Tillichs Rücktritt vor 20 Monaten machte den Weg für Kretschmer frei, der einen viel offeneren Stil pflegt und bislang einiges Vertrauen zurückgewinnen konnte. Auch Brandenburg hat ein Problem mit Rechtsextremen, das lange heruntergespielt wurde. Erst unter Stolpe-Nachfolger Matthias Platzeck wurde seltener schöngeredet. In der Mark sollte die Kreisreform, das größte Reformprojekt der ablaufenden Legislaturperiode, die Wogen der Unzufriedenheit auf dem Land glätten. Doch dagegen hatte sich nicht nur eine breite Opposition gebildet, sondern der Widerstand kam auch aus den eigenen Reihen. Woidke musste sein Lieblingsprojekt abblasen und hätte ungefähr zeitgleich mit Tillich seinen Hut nehmen müssen. Doch statt seiner ging die langjährige Generalsekretärin Klara Geywitz. Gut möglich, dass die kluge Hoffnungsträgerin der Mark bald das Aushängeschild der Bundes-SPD wird. Mit ihr hätte es voraussichtlich einen ähnlichen Neuanfang geben können wie mit Kretschmer in Sachsen.

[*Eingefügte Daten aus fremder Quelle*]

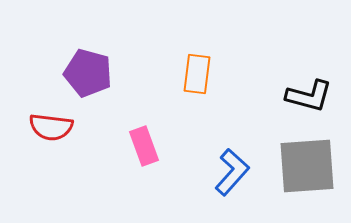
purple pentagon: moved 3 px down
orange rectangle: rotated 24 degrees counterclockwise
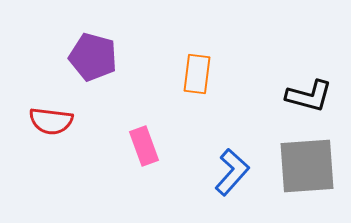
purple pentagon: moved 5 px right, 16 px up
red semicircle: moved 6 px up
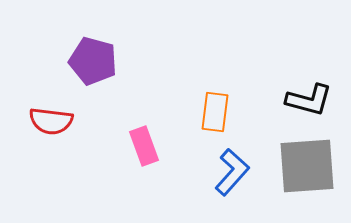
purple pentagon: moved 4 px down
orange rectangle: moved 18 px right, 38 px down
black L-shape: moved 4 px down
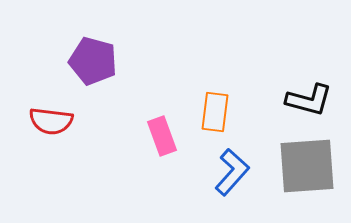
pink rectangle: moved 18 px right, 10 px up
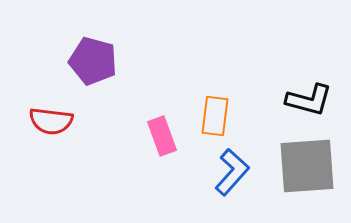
orange rectangle: moved 4 px down
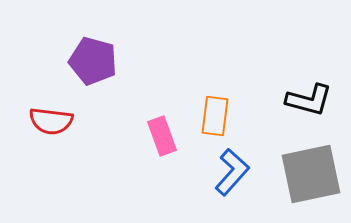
gray square: moved 4 px right, 8 px down; rotated 8 degrees counterclockwise
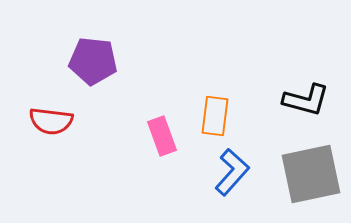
purple pentagon: rotated 9 degrees counterclockwise
black L-shape: moved 3 px left
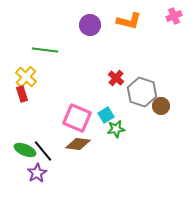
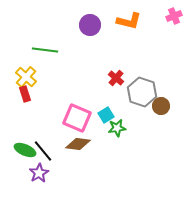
red rectangle: moved 3 px right
green star: moved 1 px right, 1 px up
purple star: moved 2 px right
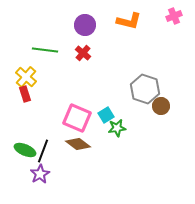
purple circle: moved 5 px left
red cross: moved 33 px left, 25 px up
gray hexagon: moved 3 px right, 3 px up
brown diamond: rotated 30 degrees clockwise
black line: rotated 60 degrees clockwise
purple star: moved 1 px right, 1 px down
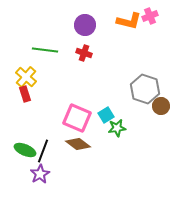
pink cross: moved 24 px left
red cross: moved 1 px right; rotated 21 degrees counterclockwise
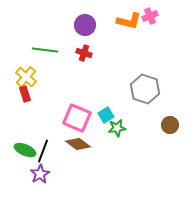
brown circle: moved 9 px right, 19 px down
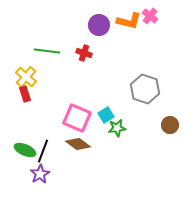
pink cross: rotated 28 degrees counterclockwise
purple circle: moved 14 px right
green line: moved 2 px right, 1 px down
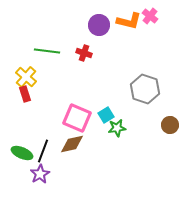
brown diamond: moved 6 px left; rotated 50 degrees counterclockwise
green ellipse: moved 3 px left, 3 px down
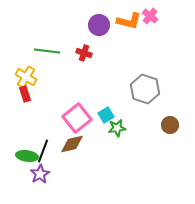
yellow cross: rotated 10 degrees counterclockwise
pink square: rotated 28 degrees clockwise
green ellipse: moved 5 px right, 3 px down; rotated 15 degrees counterclockwise
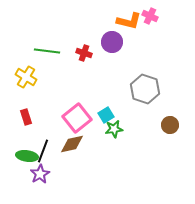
pink cross: rotated 14 degrees counterclockwise
purple circle: moved 13 px right, 17 px down
red rectangle: moved 1 px right, 23 px down
green star: moved 3 px left, 1 px down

In Brandenburg wie in Sachsen wird es aller Voraussicht nach Anti-AfD-Regierungsbündnisse geben. Kretschmer wird mit Sozialdemokraten, Grünen vielleicht auch noch mit Liberalen klarkommen müssen. Woidke wird nur mit den Linken oder der Union, mit den Grünen auf jeden Fall und eventuell auch noch mit der FDP regieren können.